江云康无奈坐下,看到张博宇的唇瓣微微颤抖,笑着给他倒茶,“张师兄深呼吸几次,咱们喝喝茶,有徐世子去看榜,肯定用不了多少时间。”
张博宇深呼吸几次,还没没好受太多,看江云康的目光不由羡慕,“三郎,你的心态真好。”
文渝也跟着点头说是,“三郎一直都很淡定,这个是我们都做不到的。”
其实江云康这次还是有点慌的,之前是许多人说他能中会元,后来又说他不行。
说他行的时候,压力很大,怕没中被人笑话。但是说他不行时,又很想争一口气。
总之,就是很复杂的心情。这种情绪会让人很不舒服,那他宁愿选择不去多想,便会好受一点。
时间过得很慢,从第一波人挤出人群后,江云康才听到有陆陆续续报喜的声音。
大家都很紧张,故而街道上人说的话,他们都在认真听。
“这次的会元,真是没想到。”有人叹气道。
“我也没想到,怎么就会是他呢?”
“我倒是觉得会元不奇怪,反倒是后面的几个名次比较有意思。
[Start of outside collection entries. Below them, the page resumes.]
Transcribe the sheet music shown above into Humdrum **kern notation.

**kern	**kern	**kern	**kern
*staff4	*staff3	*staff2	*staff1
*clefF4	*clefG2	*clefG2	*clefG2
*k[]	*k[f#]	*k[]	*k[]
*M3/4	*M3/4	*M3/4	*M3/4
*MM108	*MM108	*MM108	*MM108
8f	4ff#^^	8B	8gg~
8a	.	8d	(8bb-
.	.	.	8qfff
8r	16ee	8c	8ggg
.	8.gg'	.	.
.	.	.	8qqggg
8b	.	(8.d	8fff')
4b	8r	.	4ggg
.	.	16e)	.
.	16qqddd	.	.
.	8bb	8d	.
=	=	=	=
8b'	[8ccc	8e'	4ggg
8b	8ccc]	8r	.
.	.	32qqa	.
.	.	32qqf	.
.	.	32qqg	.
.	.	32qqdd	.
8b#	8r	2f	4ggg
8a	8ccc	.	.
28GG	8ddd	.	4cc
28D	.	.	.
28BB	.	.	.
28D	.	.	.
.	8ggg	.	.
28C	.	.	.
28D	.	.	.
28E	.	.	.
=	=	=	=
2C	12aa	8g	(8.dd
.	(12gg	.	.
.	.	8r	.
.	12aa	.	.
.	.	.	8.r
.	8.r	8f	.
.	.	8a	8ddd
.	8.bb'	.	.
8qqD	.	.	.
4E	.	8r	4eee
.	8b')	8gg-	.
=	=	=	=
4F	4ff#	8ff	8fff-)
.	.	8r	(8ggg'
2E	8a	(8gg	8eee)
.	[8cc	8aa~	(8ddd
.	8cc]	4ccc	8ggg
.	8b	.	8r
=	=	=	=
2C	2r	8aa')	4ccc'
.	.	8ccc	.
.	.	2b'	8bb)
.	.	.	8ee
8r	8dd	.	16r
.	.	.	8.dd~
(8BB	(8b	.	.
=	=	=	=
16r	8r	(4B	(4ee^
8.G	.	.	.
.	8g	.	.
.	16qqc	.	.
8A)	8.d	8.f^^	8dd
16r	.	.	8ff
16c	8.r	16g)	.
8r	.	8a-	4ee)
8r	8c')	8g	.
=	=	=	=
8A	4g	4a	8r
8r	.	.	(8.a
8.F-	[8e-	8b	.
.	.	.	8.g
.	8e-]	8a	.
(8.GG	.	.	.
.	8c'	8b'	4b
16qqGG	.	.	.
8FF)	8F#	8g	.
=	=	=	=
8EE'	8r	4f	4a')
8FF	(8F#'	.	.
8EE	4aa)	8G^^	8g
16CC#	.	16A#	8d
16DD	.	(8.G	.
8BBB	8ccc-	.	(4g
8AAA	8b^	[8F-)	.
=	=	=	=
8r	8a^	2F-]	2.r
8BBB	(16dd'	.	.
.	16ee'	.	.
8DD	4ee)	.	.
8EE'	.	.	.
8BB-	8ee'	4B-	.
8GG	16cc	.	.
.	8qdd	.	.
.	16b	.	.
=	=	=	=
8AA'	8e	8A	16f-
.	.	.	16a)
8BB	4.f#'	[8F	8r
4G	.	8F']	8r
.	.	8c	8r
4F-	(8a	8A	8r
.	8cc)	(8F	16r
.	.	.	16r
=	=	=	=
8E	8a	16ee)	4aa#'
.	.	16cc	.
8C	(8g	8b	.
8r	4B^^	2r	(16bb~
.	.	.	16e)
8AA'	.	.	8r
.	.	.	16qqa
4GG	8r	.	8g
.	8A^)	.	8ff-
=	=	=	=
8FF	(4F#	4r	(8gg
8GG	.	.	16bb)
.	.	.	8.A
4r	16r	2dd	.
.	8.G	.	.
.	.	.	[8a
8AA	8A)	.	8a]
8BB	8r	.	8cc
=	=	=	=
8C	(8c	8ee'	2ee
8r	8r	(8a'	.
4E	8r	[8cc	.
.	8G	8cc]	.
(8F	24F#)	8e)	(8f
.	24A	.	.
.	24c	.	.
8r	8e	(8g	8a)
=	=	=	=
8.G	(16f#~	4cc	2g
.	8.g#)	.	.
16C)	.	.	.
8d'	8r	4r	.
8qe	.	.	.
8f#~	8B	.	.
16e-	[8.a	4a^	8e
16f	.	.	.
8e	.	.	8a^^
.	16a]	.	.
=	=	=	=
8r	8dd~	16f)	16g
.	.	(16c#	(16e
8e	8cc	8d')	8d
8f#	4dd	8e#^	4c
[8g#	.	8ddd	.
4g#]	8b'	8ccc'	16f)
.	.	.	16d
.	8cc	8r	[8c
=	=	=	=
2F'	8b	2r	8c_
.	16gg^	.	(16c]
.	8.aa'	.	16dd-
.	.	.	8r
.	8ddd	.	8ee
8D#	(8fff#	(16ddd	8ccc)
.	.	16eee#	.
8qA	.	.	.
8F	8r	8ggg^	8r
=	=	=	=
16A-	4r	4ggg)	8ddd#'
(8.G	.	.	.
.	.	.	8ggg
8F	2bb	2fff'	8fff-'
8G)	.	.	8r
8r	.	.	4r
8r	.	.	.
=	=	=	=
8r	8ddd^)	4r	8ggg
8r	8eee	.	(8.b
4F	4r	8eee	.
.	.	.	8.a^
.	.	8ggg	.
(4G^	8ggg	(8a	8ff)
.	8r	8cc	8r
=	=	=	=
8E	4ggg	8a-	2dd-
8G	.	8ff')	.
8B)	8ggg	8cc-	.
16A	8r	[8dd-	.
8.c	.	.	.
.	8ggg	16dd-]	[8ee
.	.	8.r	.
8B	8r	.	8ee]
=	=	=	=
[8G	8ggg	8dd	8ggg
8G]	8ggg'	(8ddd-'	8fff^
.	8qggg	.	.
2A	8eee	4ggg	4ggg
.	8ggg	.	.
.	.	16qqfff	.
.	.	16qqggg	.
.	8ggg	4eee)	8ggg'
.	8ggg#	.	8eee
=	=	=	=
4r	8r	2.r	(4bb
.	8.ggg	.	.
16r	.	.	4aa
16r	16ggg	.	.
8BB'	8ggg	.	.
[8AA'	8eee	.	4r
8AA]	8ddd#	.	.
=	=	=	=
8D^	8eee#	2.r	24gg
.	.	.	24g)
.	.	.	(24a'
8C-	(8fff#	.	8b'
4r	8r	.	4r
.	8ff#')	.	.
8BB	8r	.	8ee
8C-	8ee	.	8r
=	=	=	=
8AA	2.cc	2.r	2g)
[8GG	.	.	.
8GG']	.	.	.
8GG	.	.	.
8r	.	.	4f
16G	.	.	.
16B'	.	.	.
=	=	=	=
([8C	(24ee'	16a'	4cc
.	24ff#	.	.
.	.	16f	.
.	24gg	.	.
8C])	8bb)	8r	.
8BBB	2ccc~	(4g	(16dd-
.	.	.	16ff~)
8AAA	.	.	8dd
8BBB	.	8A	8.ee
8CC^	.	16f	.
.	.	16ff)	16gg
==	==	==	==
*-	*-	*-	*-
”
……
几个人说着说着就走远了,他们提到会元时,江云康等人都转头互相看了几眼。
就连木须这种有过多次经验的,也忍不住微微歪着身子往外看。
但看到对面的北斋时,又哼了一声,转身坐直了。
随着时间的流逝,江云康往日再淡定,这会也有些坐不住,他看到张博宇起身,他也跟着走到窗边。
刚站稳,就看到林源从人群中挤出。
林源一路狂奔,刚到茶馆楼下,气还没喘匀,便大声道,“姐夫,你……你是会元!”
这话一出,附近的所有人都转头看了过来。
二楼的江云康愣了愣,随后嘴角疯狂上扬,一边的木须也哈哈笑了起来。
林源喊完后,再跑上楼,重复一遍,“姐夫,你中了会元!你也太厉害了!”
去看榜时,林源和徐放就是冲着榜首的位置去看,等看到江云康和文渝的名字挨着后,林源就迫不及待地回来报喜。
会元代表着,这次四千多个学子中,江云康脱颖而出中了头名。
这可是非常难的名次。
林源恭喜完江云康,又去恭喜文渝,“文师兄,你是第二!”
文渝因为紧张而握紧的拳头,这才松开,他比江云康中了会元还要激动,热泪瞬间夺眶而出。寒窗苦读十几年,为的就是金榜题名时。
江云康看到文渝在哭,赶忙过去拍背。
“我……我……”文渝激动得好半天说不出话来,他虽然觉得自己才学不错,但也不敢保证是前三的名次,这会能中第二,已经很满意。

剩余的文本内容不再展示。